Well that certainly sounds ominous. Really, it's not. D has moved her moving date because she unexpectedly got the day off tomorrow so we will be moving stuff into her house. A part of me is glad I will soon have my house back, and another part of me is going to miss having D and the kids around. I will especially miss times, like tonight, where all of us big girls get the giggles. Somehow our conversation about the tooth fairy devolved into serious hilarity about fradulent claims of tooth loss in order to get more money from the tooth fairy and other such twelve-teen year old funniness.
My girlfriend R stopped over today for lunch and brought her 3 year old son and 8 month old twins. Yes, I said twins. We had babies from one end of the room to the other. We stacked 'em like cordwood. It was like baby UFC (Diaperweight, of course) in my livingroom. R said that I looked 'tired'. She is a very kind and generous person.

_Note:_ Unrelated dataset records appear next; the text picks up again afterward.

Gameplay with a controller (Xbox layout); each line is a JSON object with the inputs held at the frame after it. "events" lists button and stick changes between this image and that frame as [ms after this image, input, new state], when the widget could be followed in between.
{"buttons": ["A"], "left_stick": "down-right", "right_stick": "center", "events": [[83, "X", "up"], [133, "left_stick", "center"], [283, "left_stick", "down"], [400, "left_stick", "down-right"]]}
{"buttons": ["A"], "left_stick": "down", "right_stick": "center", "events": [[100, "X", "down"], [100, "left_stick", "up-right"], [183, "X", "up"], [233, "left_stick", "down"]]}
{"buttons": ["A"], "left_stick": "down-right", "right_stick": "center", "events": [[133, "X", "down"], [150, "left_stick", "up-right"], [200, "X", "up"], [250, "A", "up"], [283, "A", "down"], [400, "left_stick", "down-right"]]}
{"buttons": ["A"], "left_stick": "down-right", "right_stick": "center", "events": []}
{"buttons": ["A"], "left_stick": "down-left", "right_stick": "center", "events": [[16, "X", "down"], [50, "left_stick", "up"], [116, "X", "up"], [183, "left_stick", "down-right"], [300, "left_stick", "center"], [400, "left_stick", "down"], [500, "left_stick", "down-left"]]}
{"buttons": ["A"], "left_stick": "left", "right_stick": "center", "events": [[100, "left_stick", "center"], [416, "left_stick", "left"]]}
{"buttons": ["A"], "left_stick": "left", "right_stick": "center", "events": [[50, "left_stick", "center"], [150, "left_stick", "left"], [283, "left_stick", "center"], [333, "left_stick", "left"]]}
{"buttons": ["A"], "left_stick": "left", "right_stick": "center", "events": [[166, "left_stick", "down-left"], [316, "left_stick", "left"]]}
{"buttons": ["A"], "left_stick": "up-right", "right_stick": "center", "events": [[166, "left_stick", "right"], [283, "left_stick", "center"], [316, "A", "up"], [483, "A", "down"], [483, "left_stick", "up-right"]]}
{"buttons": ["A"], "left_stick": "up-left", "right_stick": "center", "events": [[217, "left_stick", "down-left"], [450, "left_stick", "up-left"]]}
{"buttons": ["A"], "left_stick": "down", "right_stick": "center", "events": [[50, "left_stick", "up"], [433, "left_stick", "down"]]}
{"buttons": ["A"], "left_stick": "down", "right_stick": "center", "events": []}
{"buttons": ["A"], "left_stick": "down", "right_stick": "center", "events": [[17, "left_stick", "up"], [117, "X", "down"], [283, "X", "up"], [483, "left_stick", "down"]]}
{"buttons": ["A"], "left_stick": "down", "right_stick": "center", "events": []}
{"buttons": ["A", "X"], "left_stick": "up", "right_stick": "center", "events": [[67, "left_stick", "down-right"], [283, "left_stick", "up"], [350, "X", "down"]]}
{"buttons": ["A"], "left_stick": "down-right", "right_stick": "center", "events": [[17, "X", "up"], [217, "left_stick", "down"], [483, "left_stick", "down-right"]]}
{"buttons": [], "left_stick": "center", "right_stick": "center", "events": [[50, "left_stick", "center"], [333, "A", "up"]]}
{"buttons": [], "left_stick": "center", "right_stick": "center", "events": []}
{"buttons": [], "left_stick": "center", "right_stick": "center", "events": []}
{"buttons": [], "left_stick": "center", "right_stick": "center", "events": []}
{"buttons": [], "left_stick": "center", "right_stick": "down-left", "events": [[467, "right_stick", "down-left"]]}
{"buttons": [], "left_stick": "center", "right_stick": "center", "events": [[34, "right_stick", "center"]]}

Hot Stuff got a call from my brother today. My brother was quite upset, according to my darling hub, because my brother has not worked for quite some time now. The oil and gas industry, where my hus and my brother both work, has been dead for the last 10 months and very many of us who rely on the oil and gas industry are financially hurting. Although I feel bad that my brother is feeling bad, I cannot help (and this is very petty of me, as it is absolutely none of my business) wondering why the hell they recently took a trip to Seattle and stopped over on Vancouver Island to see family for a couple of weeks. In a judgey way, I privately think they live beyond their means. Then I feel bad for being so judgey. But then I still feel a bit judgey. Then I feel hypocritical because we are taking a trip to the BC interior next week and we can afford it, but kind of sort of not really. It's not the actual cost of the trip (we will be driving down and staying with family who will feed us), more so the cost of Hot Stuff not working for a week. I am able to justify this to myself with the excuse of, our kids need to see their grandparents. So, in conclusion, I am judgey, hypocritical, and able to justify my wants with any flimsy excuse I can. Huh. I really am human. Pfft. Sucks. So much for my delusions of grandeur and omnipotence.